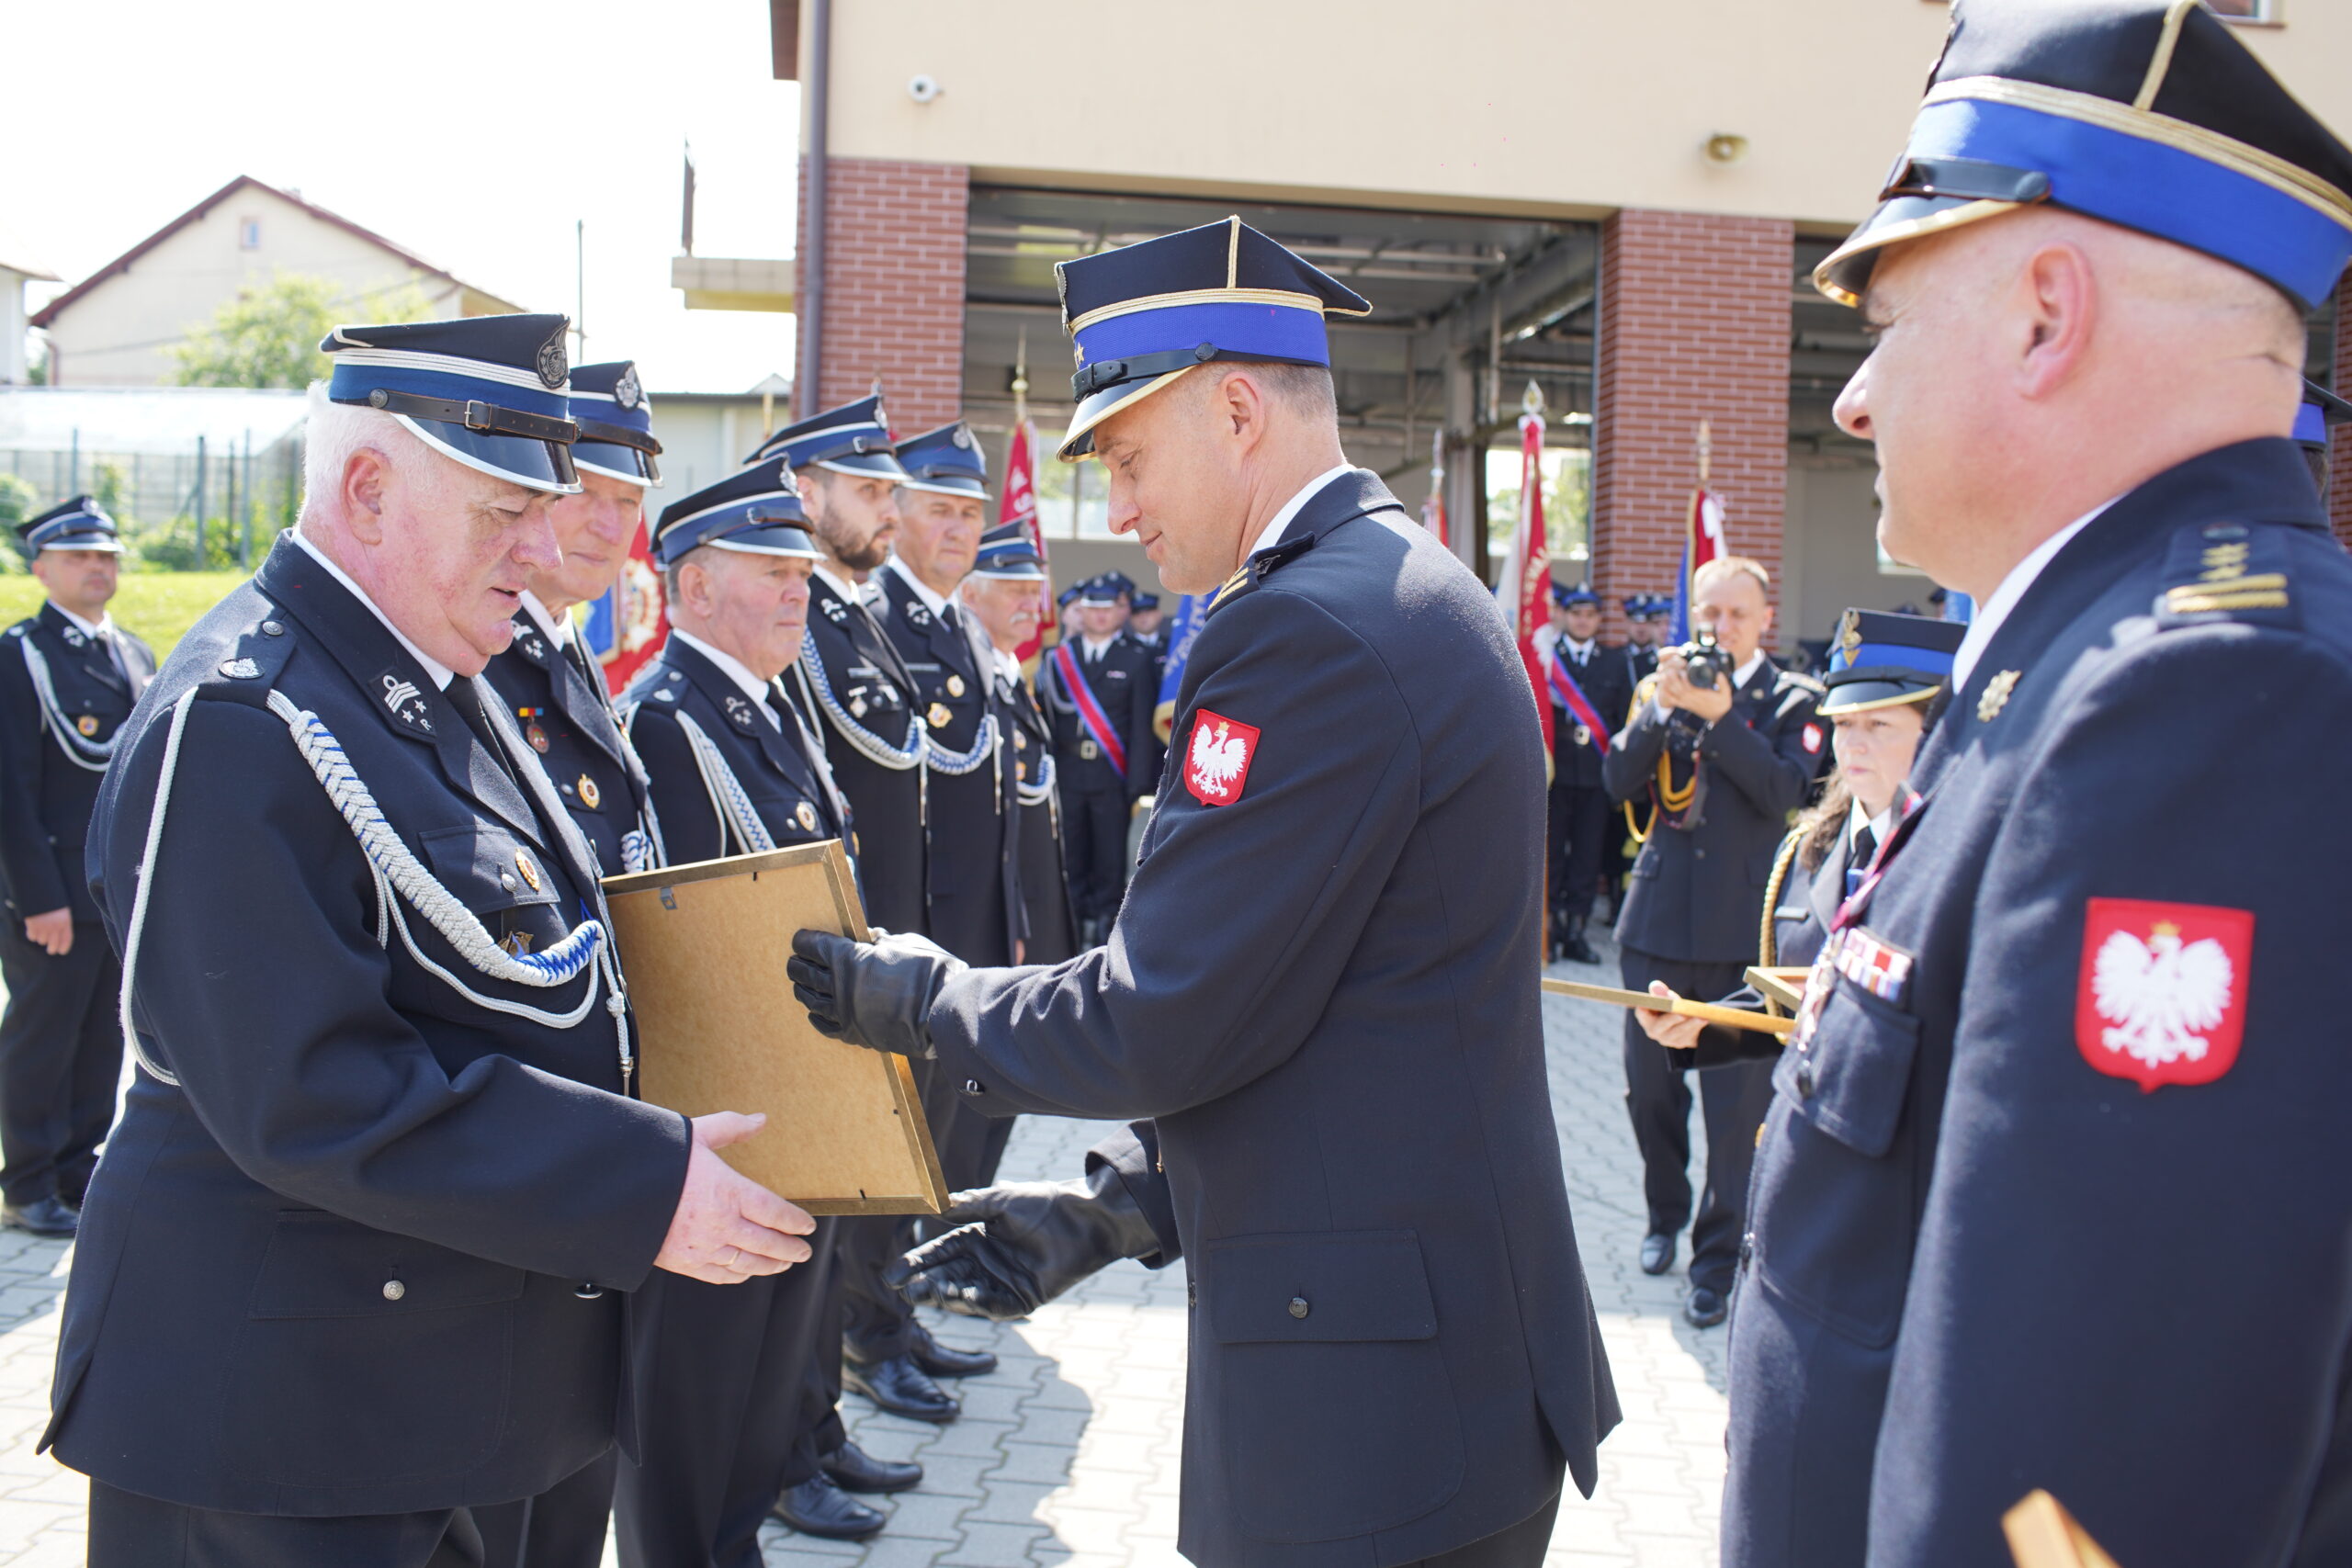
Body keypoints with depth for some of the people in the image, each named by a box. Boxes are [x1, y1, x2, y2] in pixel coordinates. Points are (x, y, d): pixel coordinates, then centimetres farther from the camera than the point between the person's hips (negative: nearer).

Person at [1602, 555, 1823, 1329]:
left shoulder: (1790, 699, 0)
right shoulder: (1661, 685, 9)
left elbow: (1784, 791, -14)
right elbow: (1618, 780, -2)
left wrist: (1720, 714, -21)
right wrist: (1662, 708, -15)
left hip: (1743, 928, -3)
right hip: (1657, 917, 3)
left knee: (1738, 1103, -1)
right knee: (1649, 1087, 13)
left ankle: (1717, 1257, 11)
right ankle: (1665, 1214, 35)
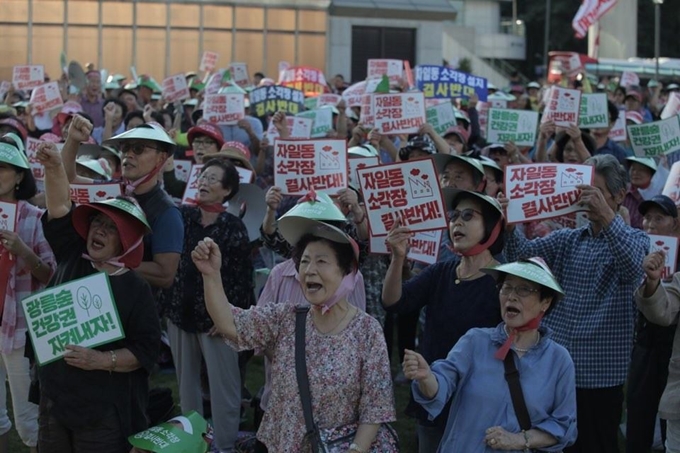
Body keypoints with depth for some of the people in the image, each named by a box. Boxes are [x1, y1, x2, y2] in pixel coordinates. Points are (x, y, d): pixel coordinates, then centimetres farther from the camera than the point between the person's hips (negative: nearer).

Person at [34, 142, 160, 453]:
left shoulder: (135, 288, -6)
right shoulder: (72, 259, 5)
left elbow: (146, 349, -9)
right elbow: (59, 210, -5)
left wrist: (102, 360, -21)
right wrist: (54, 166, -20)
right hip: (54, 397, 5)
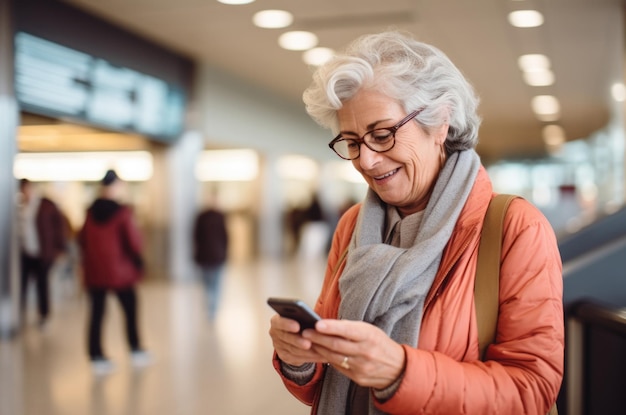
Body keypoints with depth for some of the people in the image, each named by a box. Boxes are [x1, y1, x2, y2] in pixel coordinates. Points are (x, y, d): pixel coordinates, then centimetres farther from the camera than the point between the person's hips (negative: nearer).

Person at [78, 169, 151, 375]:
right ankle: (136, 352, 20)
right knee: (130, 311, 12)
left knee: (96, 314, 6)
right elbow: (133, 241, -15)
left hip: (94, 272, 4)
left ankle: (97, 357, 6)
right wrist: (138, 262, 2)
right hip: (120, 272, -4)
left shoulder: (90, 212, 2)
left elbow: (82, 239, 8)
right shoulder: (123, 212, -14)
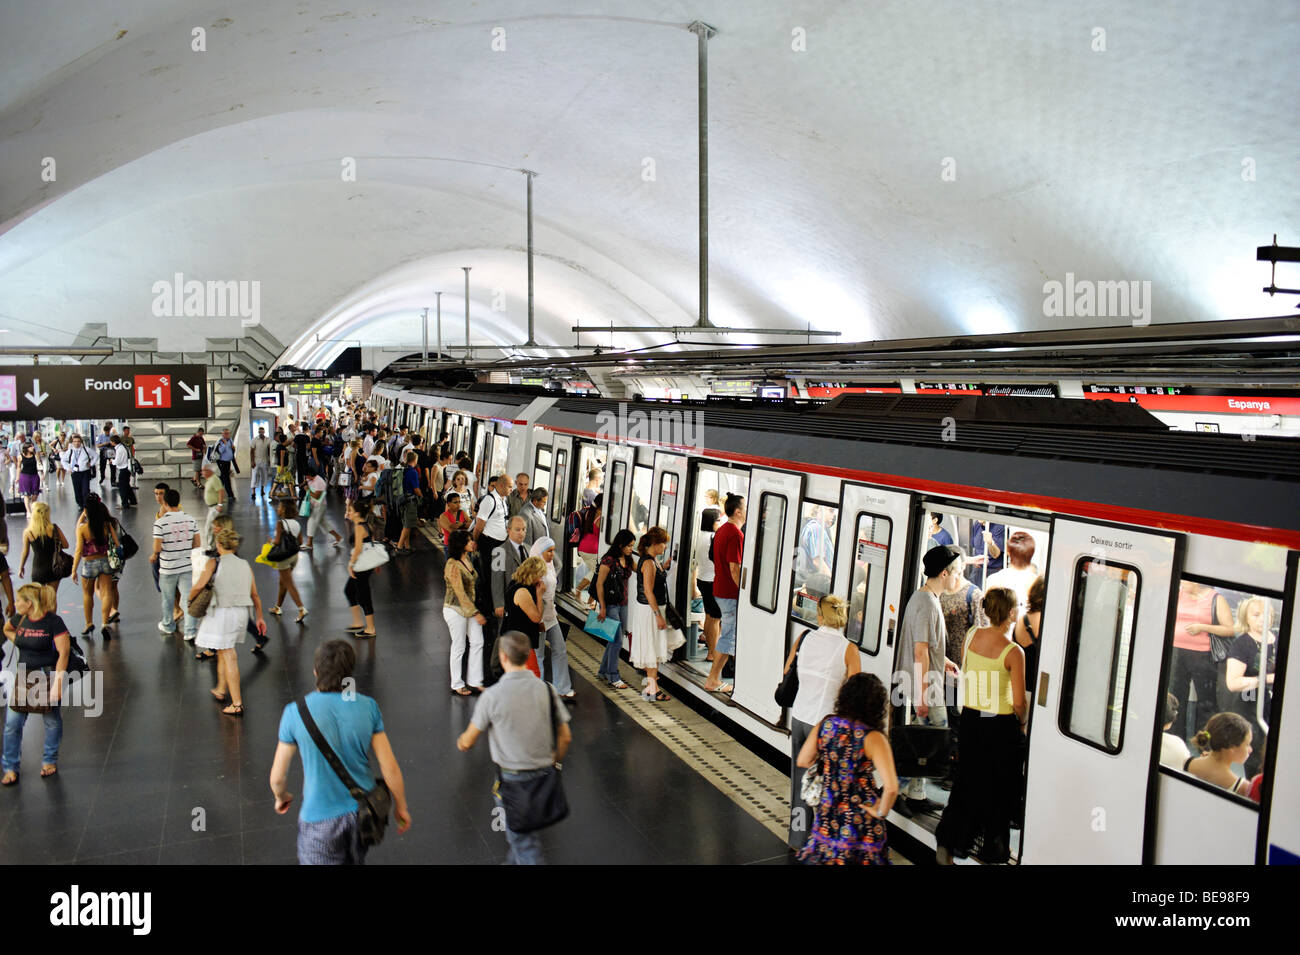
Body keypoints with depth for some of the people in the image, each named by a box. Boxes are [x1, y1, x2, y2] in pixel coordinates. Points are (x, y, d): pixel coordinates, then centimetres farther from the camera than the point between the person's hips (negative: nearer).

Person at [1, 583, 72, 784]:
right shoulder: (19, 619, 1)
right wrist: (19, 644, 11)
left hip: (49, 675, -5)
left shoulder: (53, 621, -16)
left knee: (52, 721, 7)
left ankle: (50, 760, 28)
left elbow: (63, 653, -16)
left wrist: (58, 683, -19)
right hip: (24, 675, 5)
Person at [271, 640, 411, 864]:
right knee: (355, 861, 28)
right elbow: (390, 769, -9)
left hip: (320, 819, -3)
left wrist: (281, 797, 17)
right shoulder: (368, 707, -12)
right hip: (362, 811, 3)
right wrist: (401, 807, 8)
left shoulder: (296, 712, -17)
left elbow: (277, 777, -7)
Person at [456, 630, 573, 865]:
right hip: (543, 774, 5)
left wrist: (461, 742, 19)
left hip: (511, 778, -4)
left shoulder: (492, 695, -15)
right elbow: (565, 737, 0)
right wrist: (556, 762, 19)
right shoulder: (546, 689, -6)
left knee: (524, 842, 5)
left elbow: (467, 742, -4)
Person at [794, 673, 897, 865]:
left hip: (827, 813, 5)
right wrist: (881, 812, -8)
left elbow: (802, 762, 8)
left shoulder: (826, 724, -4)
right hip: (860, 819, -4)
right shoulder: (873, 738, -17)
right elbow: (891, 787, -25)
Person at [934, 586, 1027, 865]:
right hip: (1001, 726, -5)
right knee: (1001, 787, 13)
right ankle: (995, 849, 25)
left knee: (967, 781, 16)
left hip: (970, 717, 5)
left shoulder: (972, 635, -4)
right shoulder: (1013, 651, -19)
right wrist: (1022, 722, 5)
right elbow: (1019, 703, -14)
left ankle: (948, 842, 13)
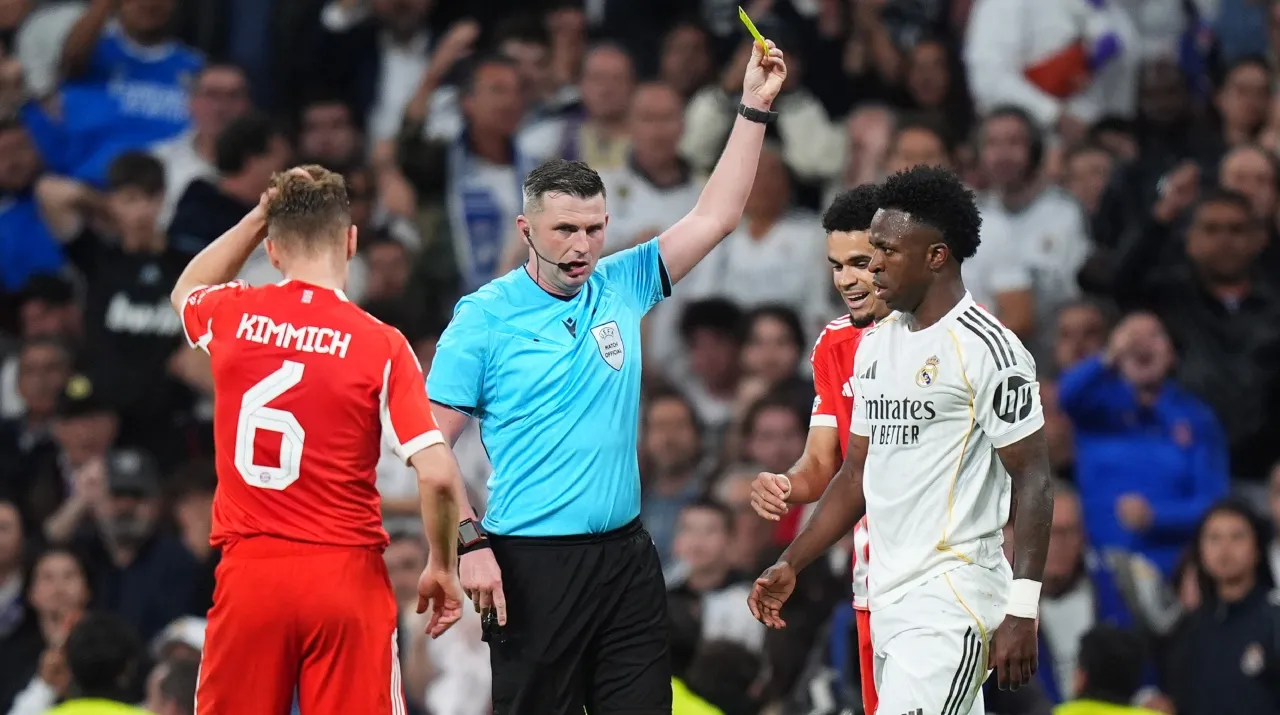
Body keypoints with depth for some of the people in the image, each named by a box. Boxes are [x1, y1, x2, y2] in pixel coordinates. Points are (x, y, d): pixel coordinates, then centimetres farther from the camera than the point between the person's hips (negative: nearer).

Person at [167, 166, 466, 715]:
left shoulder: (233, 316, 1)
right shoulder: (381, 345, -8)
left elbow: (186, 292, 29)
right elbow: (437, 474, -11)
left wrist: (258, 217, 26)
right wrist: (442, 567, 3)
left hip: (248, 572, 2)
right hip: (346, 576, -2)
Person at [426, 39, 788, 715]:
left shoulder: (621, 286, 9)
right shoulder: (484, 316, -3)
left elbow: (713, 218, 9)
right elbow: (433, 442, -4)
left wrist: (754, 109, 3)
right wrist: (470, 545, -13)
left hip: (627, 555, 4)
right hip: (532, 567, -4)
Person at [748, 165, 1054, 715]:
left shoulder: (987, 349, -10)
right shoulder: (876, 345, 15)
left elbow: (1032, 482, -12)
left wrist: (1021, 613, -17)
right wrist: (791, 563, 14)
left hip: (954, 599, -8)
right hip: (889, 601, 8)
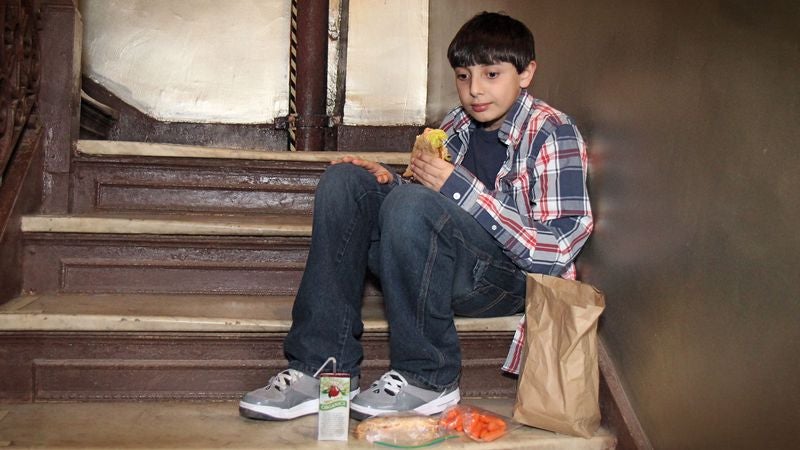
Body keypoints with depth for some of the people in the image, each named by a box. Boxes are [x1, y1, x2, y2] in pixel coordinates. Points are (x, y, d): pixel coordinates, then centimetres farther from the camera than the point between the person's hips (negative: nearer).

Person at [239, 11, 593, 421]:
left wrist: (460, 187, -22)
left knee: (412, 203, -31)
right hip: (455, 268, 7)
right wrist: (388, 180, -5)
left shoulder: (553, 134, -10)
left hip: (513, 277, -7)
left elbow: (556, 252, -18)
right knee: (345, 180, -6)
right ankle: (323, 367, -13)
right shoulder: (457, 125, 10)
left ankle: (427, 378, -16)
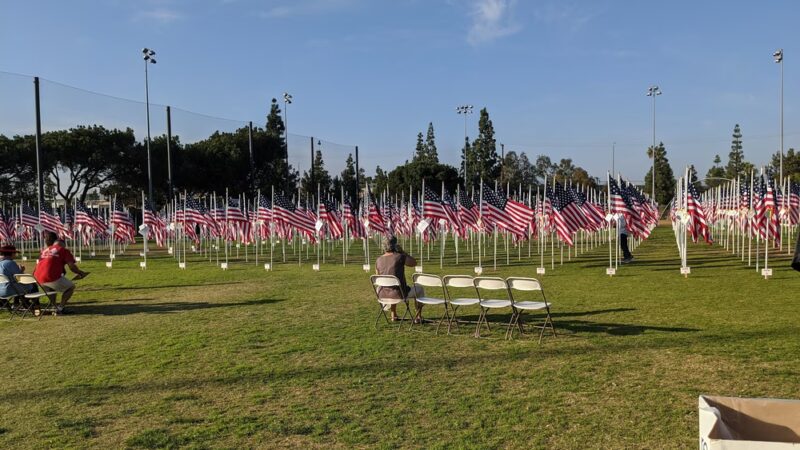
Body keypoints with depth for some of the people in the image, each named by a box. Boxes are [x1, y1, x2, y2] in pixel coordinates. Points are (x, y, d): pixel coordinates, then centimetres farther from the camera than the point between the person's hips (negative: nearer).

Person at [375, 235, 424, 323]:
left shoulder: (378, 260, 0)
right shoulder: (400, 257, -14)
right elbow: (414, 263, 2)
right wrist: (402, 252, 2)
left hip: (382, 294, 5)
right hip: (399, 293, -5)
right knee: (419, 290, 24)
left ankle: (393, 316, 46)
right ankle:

Task instructions: Pick out every line above that contains the word "ankle", and copy each of those lines in full.

Problem solution:
left ankle: (1717, 1257, 11)
right ankle: (1665, 1214, 35)
right ankle: (136, 352, 20)
left ankle: (97, 357, 6)
left ankle: (50, 760, 28)
right ankle: (995, 849, 25)
left ankle: (948, 842, 13)
right ankle: (323, 367, -13)
left ankle: (427, 378, -16)
left ankle: (393, 316, 46)
right ankle:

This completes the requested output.